Method 2: TCC Offset
If your kernel is new enough and your processor is supported, TCC offset can be used to have the processor itself do the thermal throttling. Depending on the timing window parameters, the response time can be much faster.

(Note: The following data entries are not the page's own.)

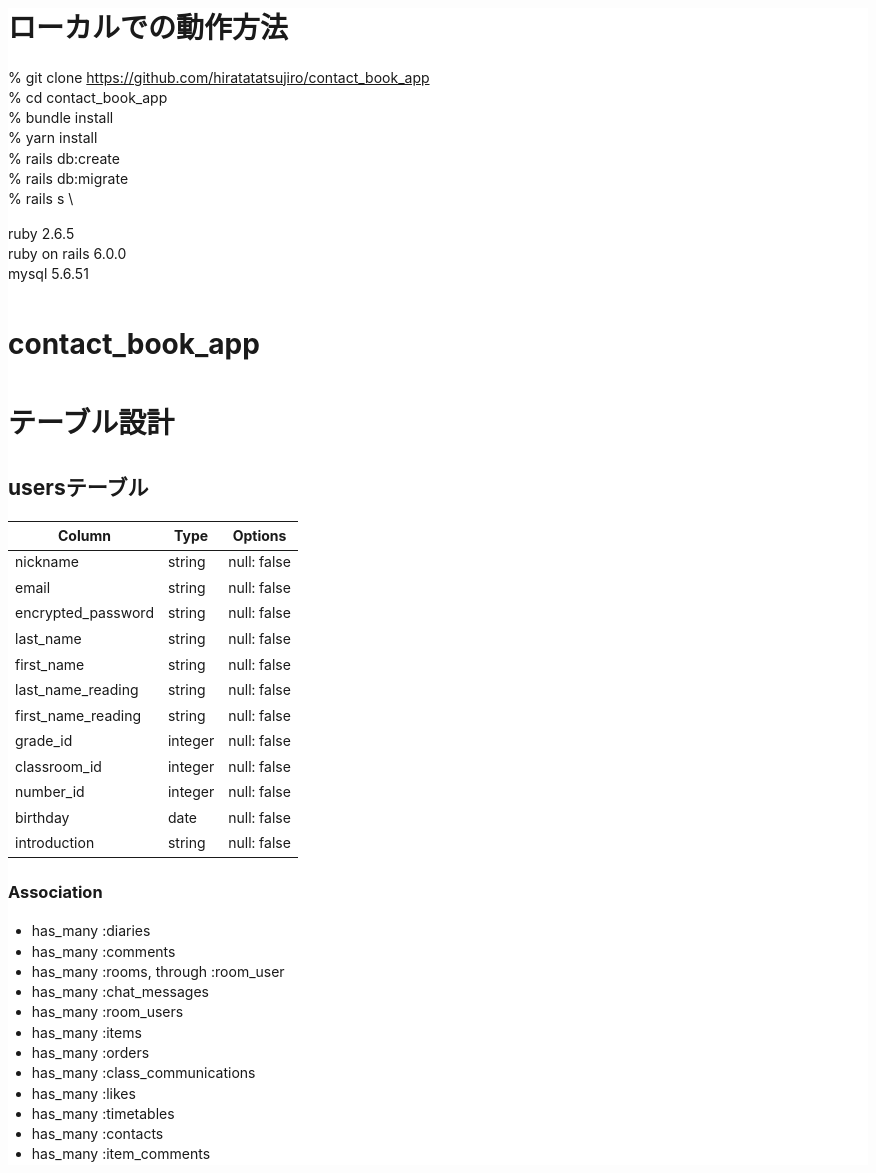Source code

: # ローカルでの動作方法
% git clone https://github.com/hiratatatsujiro/contact_book_app \
% cd contact_book_app \
% bundle install \
% yarn install \
% rails db:create \
% rails db:migrate \
% rails s \

ruby 2.6.5 \
ruby on rails 6.0.0 \
mysql  5.6.51 


# contact_book_app

# テーブル設計
## usersテーブル
| Column             | Type    | Options     |
|--------------------|---------|-------------|
| nickname           | string  | null: false |
| email              | string  | null: false |
| encrypted_password | string  | null: false |
| last_name          | string  | null: false |
| first_name         | string  | null: false |
| last_name_reading  | string  | null: false |
| first_name_reading | string  | null: false |
| grade_id           | integer | null: false |
| classroom_id       | integer | null: false |
| number_id          | integer | null: false |
| birthday           | date    | null: false |
| introduction       | string  | null: false | 

### Association
- has_many :diaries
- has_many :comments
- has_many :rooms, through :room_user
- has_many :chat_messages
- has_many :room_users
- has_many :items
- has_many :orders
- has_many :class_communications
- has_many :likes
- has_many :timetables
- has_many :contacts
- has_many :item_comments
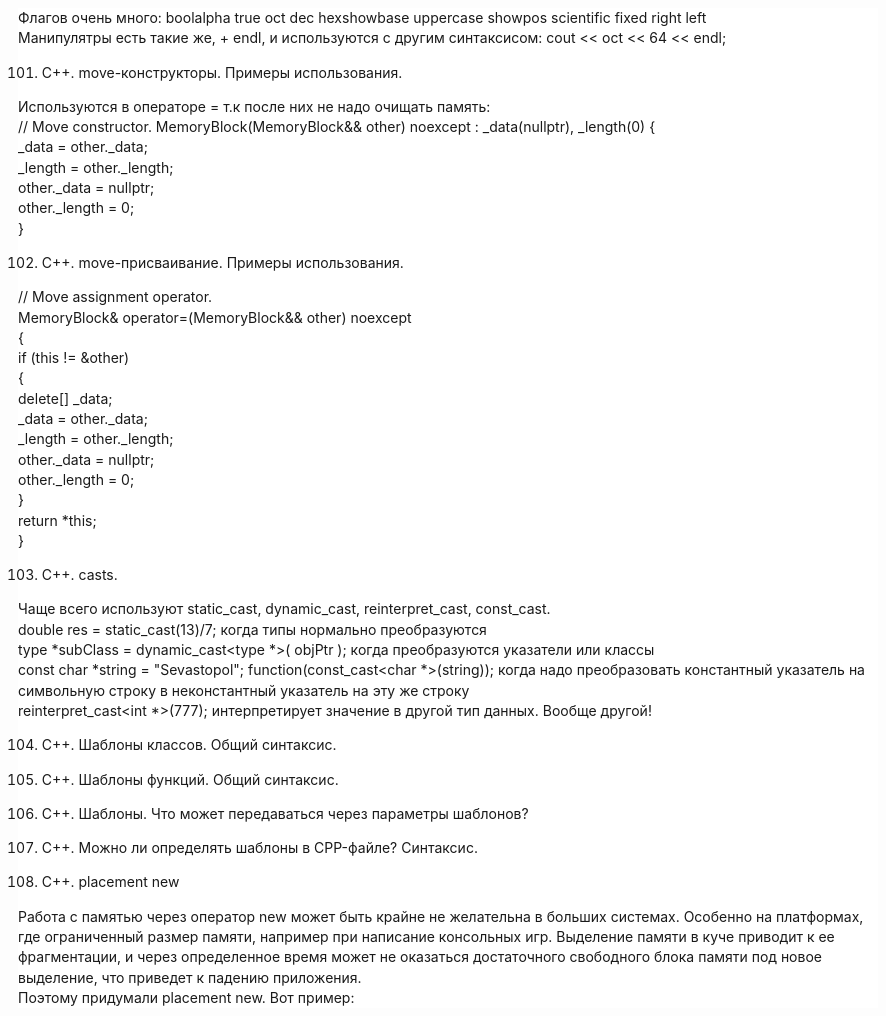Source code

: Флагов очень много: boolalpha true oct dec hexshowbase uppercase showpos scientific fixed right left  
Манипулятры есть такие же, + endl, и используются с другим синтаксисом: cout << oct << 64 << endl;

101.    С++. move-конструкторы. Примеры использования.  

Используются в операторе = т.к после них не надо очищать память:  
// Move constructor.
MemoryBlock(MemoryBlock&& other) noexcept : _data(nullptr), _length(0)
{  
   _data = other._data;  
   _length = other._length;  
   other._data = nullptr;  
   other._length = 0;  
}

102.    С++. move-присваивание. Примеры использования.  

// Move assignment operator.  
MemoryBlock& operator=(MemoryBlock&& other) noexcept  
{  
   if (this != &other)  
   {  
      delete[] _data;  
      _data = other._data;  
      _length = other._length;  
      other._data = nullptr;  
      other._length = 0;  
   }  
   return *this;  
}

103.    С++. casts.

Чаще всего используют static_cast, dynamic_cast, reinterpret_cast, const_cast.  
double res = static_cast<double>(13)/7; когда типы нормально преобразуются  
type *subСlass = dynamic_cast<type *>( objPtr ); когда преобразуются указатели или классы  
const char *string = "Sevastopol"; function(const_cast<char *>(string)); когда надо преобразовать константный указатель на символьную строку в неконстантный указатель на эту же строку  
reinterpret_cast<int *>(777); интерпретирует значение в другой тип данных. Вообще другой!	

104.    C++. Шаблоны классов. Общий синтаксис.

105.    C++. Шаблоны функций. Общий синтаксис.

106.    C++. Шаблоны. Что может передаваться через параметры шаблонов?

107.    С++. Можно ли определять шаблоны в CPP-файле? Синтаксис.

108.    С++. placement  new

Работа с памятью через оператор new может быть крайне не желательна в больших системах. Особенно на платформах, где ограниченный размер памяти, например при написание консольных игр. Выделение памяти в куче приводит к ее фрагментации, и через определенное время может не оказаться достаточного свободного блока памяти под новое выделение, что приведет к падению приложения.  
Поэтому придумали placement  new. Вот пример:  
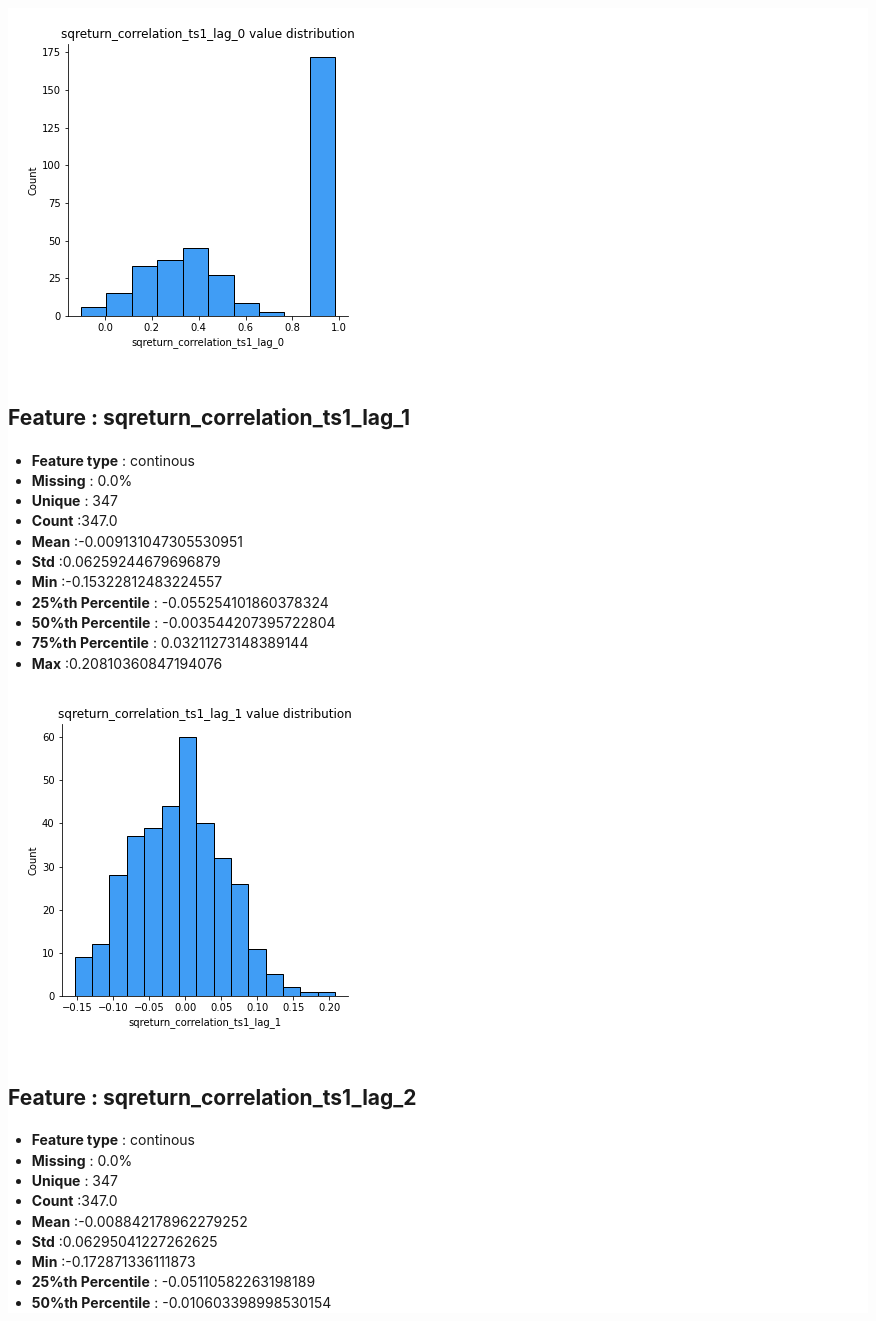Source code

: ![](sqreturn_correlation_ts1_lag_0.png)
## Feature : sqreturn_correlation_ts1_lag_1
- **Feature type** : continous
- **Missing** : 0.0%
- **Unique** : 347
- **Count** :347.0
- **Mean** :-0.009131047305530951
- **Std** :0.06259244679696879
- **Min** :-0.15322812483224557
- **25%th Percentile** : -0.055254101860378324
- **50%th Percentile** : -0.003544207395722804
- **75%th Percentile** : 0.03211273148389144
- **Max** :0.20810360847194076

![](sqreturn_correlation_ts1_lag_1.png)
## Feature : sqreturn_correlation_ts1_lag_2
- **Feature type** : continous
- **Missing** : 0.0%
- **Unique** : 347
- **Count** :347.0
- **Mean** :-0.008842178962279252
- **Std** :0.06295041227262625
- **Min** :-0.172871336111873
- **25%th Percentile** : -0.05110582263198189
- **50%th Percentile** : -0.010603398998530154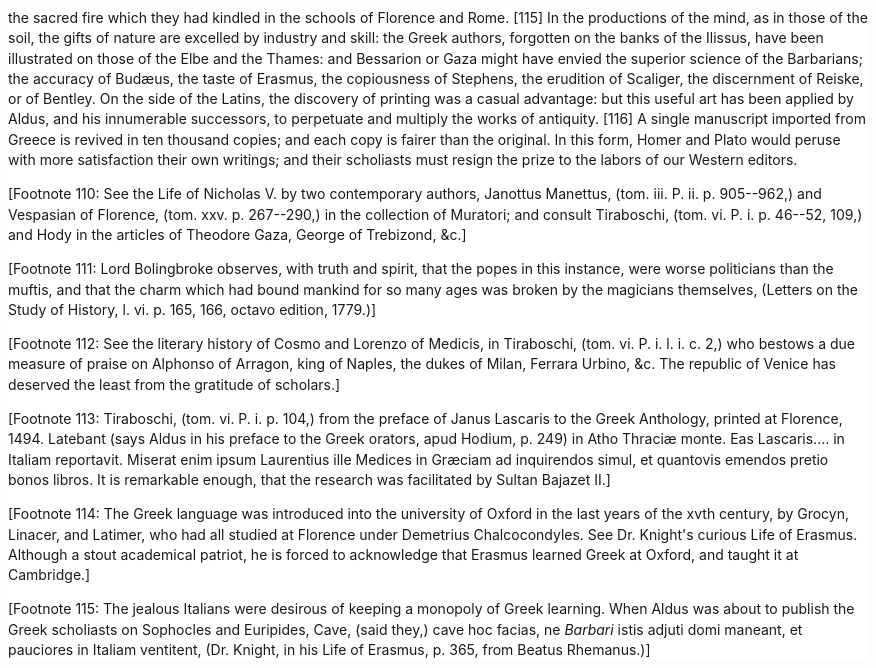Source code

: the sacred fire which they had kindled in the schools of Florence and
Rome. [115] In the productions of the mind, as in those of the soil, the
gifts of nature are excelled by industry and skill: the Greek authors,
forgotten on the banks of the Ilissus, have been illustrated on those
of the Elbe and the Thames: and Bessarion or Gaza might have envied the
superior science of the Barbarians; the accuracy of Budæus, the taste
of Erasmus, the copiousness of Stephens, the erudition of Scaliger, the
discernment of Reiske, or of Bentley. On the side of the Latins, the
discovery of printing was a casual advantage: but this useful art has
been applied by Aldus, and his innumerable successors, to perpetuate and
multiply the works of antiquity. [116] A single manuscript imported from
Greece is revived in ten thousand copies; and each copy is fairer than
the original. In this form, Homer and Plato would peruse with more
satisfaction their own writings; and their scholiasts must resign the
prize to the labors of our Western editors.

[Footnote 110: See the Life of Nicholas V. by two contemporary authors,
Janottus Manettus, (tom. iii. P. ii. p. 905--962,) and Vespasian of
Florence, (tom. xxv. p. 267--290,) in the collection of Muratori; and
consult Tiraboschi, (tom. vi. P. i. p. 46--52, 109,) and Hody in the
articles of Theodore Gaza, George of Trebizond, &c.]

[Footnote 111: Lord Bolingbroke observes, with truth and spirit, that
the popes in this instance, were worse politicians than the muftis, and
that the charm which had bound mankind for so many ages was broken by
the magicians themselves, (Letters on the Study of History, l. vi. p.
165, 166, octavo edition, 1779.)]

[Footnote 112: See the literary history of Cosmo and Lorenzo of Medicis,
in Tiraboschi, (tom. vi. P. i. l. i. c. 2,) who bestows a due measure
of praise on Alphonso of Arragon, king of Naples, the dukes of Milan,
Ferrara Urbino, &c. The republic of Venice has deserved the least from
the gratitude of scholars.]

[Footnote 113: Tiraboschi, (tom. vi. P. i. p. 104,) from the preface
of Janus Lascaris to the Greek Anthology, printed at Florence, 1494.
Latebant (says Aldus in his preface to the Greek orators, apud Hodium,
p. 249) in Atho Thraciæ monte. Eas Lascaris.... in Italiam reportavit.
Miserat enim ipsum Laurentius ille Medices in Græciam ad inquirendos
simul, et quantovis emendos pretio bonos libros. It is remarkable
enough, that the research was facilitated by Sultan Bajazet II.]

[Footnote 114: The Greek language was introduced into the university of
Oxford in the last years of the xvth century, by Grocyn, Linacer, and
Latimer, who had all studied at Florence under Demetrius Chalcocondyles.
See Dr. Knight's curious Life of Erasmus. Although a stout academical
patriot, he is forced to acknowledge that Erasmus learned Greek at
Oxford, and taught it at Cambridge.]

[Footnote 115: The jealous Italians were desirous of keeping a monopoly
of Greek learning. When Aldus was about to publish the Greek scholiasts
on Sophocles and Euripides, Cave, (said they,) cave hoc facias, ne
_Barbari_ istis adjuti domi maneant, et pauciores in Italiam ventitent,
(Dr. Knight, in his Life of Erasmus, p. 365, from Beatus Rhemanus.)]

For this example, the timing window was set in BIOS to the fastest response time:
First, find which cooling device:
doug@s19:~$ grep . /sys/devices/virtual/thermal/cooling_device*/type
/sys/devices/virtual/thermal/cooling_device0/type:Fan
/sys/devices/virtual/thermal/cooling_device10/type:Processor
/sys/devices/virtual/thermal/cooling_device11/type:Processor
/sys/devices/virtual/thermal/cooling_device12/type:Processor
/sys/devices/virtual/thermal/cooling_device13/type:Processor
/sys/devices/virtual/thermal/cooling_device14/type:Processor
/sys/devices/virtual/thermal/cooling_device15/type:Processor
/sys/devices/virtual/thermal/cooling_device16/type:Processor
/sys/devices/virtual/thermal/cooling_device17/type:intel_powerclamp
/sys/devices/virtual/thermal/cooling_device18/type:TCC Offset
/sys/devices/virtual/thermal/cooling_device1/type:Fan
/sys/devices/virtual/thermal/cooling_device2/type:Fan
/sys/devices/virtual/thermal/cooling_device3/type:Fan
/sys/devices/virtual/thermal/cooling_device4/type:Fan
/sys/devices/virtual/thermal/cooling_device5/type:Processor
/sys/devices/virtual/thermal/cooling_device6/type:Processor
/sys/devices/virtual/thermal/cooling_device7/type:Processor
/sys/devices/virtual/thermal/cooling_device8/type:Processor
/sys/devices/virtual/thermal/cooling_device9/type:Processor
It is device 18. Set the offset and then check it via turbostat without the --quiet option:
doug@s19:~$ echo 59 | sudo tee /sys/devices/virtual/thermal/cooling_device18/cur_state
59
doug@s19:~$ sudo /home/doug/temp-k-git/linux/tools/power/x86/turbostat/turbostat --Summary --show Bzy_MHz,PkgWatt,PkgTmp --interval 0.1
turbostat version 21.05.04 - Len Brown <[email protected]>
CPUID(0): GenuineIntel 0x16 CPUID levels
CPUID(1): family:model:stepping 0x6:a5:5 (6:165:5) microcode 0xec
...
cpu0: MSR_IA32_TEMPERATURE_TARGET: 0x3b641422 (41 C) (100 default - 59 offset)
cpu0: MSR_IA32_PACKAGE_THERM_STATUS: 0x883f0800 (37 C)
...
Bzy_MHz PkgTmp PkgWatt
800 33 1.35
800 33 1.34
800 34 1.40
4187 49 86.23
4100 52 91.72
4100 53 91.29
...
Notice the throttling is virtually immediate, 4.8 GHz would have been the un-throttled CPU frequency. Note that the throttling limit for my processor (not all processors) is the non-turbo maximum clock frequency of 4.1 GHz, and so it can not actually reach the ridiculously low limit of 41 degrees.